If the partner chooses to tell their secret, we discuss how to do this in a way that is least harmful to the relationship. Going out and telling your partner, “I had an affair and the therapist says I need to tell you,” would likely do more harm than good. We will discuss how to tell the partner, the words to use, and if the secret should be disclosed in session or at home. We discuss the likely fallout of telling the secret and prepare them for the partner’s reaction. We also discuss how to heal the relationship after the secret is out in the open.

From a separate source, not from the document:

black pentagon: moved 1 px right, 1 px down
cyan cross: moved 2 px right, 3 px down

The After Effects of Secrets
Sometimes the aftereffects of telling a secret are positive. For instance, if a partner has experienced some form of abuse as a child, the telling often improves the relationship. It is often helpful for the partner to know that the client is reacting to the events of their childhood, and not to anything the partner has said or done. Telling about an affair can allow the problems that led to the affair to be worked on and healed. It can also lead to a couple becoming closer in the long run. It is likely that the client will feel better living without the shame or guilt of the secret. Once that stress of keeping the secret is removed, their behavior toward their partner may change naturally to something that is more healing for both parties.
Sometimes, however, telling a secret further harms a relationship. When a client tells about an addiction that they’ve been hiding for many years, the partner may be more upset about the lying that it took to hide the addiction than about the addiction itself. At other times, the partner is unwilling to do the work that it takes to repair the relationship after a secret has been disclosed. There are also times that the client, after having their secret told realizes they were staying in the relationship for the wrong reasons. They were there because of a sense of shame or guilt about the secret. Once the shame or guilt is no longer there, they no longer feel the need to “bend over backward” to keep their partner happy and how they interact in the relationship changes.

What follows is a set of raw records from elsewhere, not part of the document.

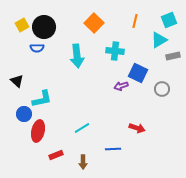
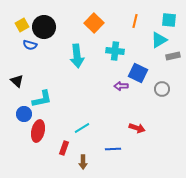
cyan square: rotated 28 degrees clockwise
blue semicircle: moved 7 px left, 3 px up; rotated 16 degrees clockwise
purple arrow: rotated 16 degrees clockwise
red rectangle: moved 8 px right, 7 px up; rotated 48 degrees counterclockwise
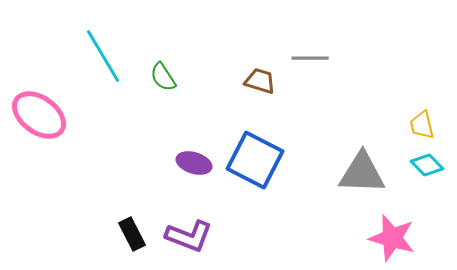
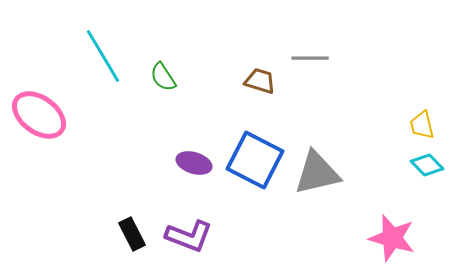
gray triangle: moved 45 px left; rotated 15 degrees counterclockwise
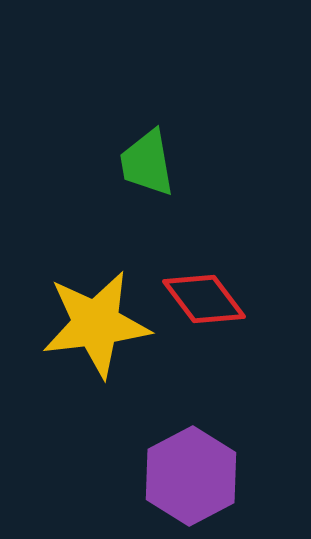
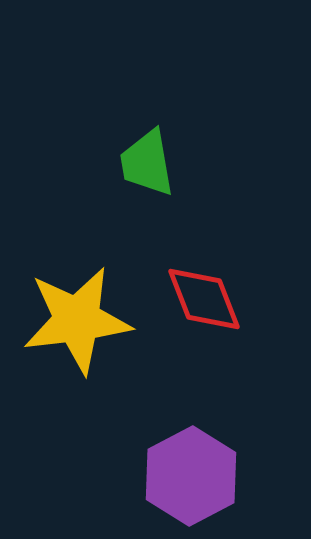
red diamond: rotated 16 degrees clockwise
yellow star: moved 19 px left, 4 px up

I hope this discussion on secret keeping has been helpful for you. I encourage you to ask your therapist his or her policy on secret keeping in couple counseling. I would also like to encourage you to keep as few secrets from your partner as you can. If you have a secret and would like help telling your partner about it, I’m here to help. We can work out a plan to tell your partner and to deal with the fallout of the secret. You might just find that you feel better after telling your secret. At the very least, you will not have to worry about the stress of being found out.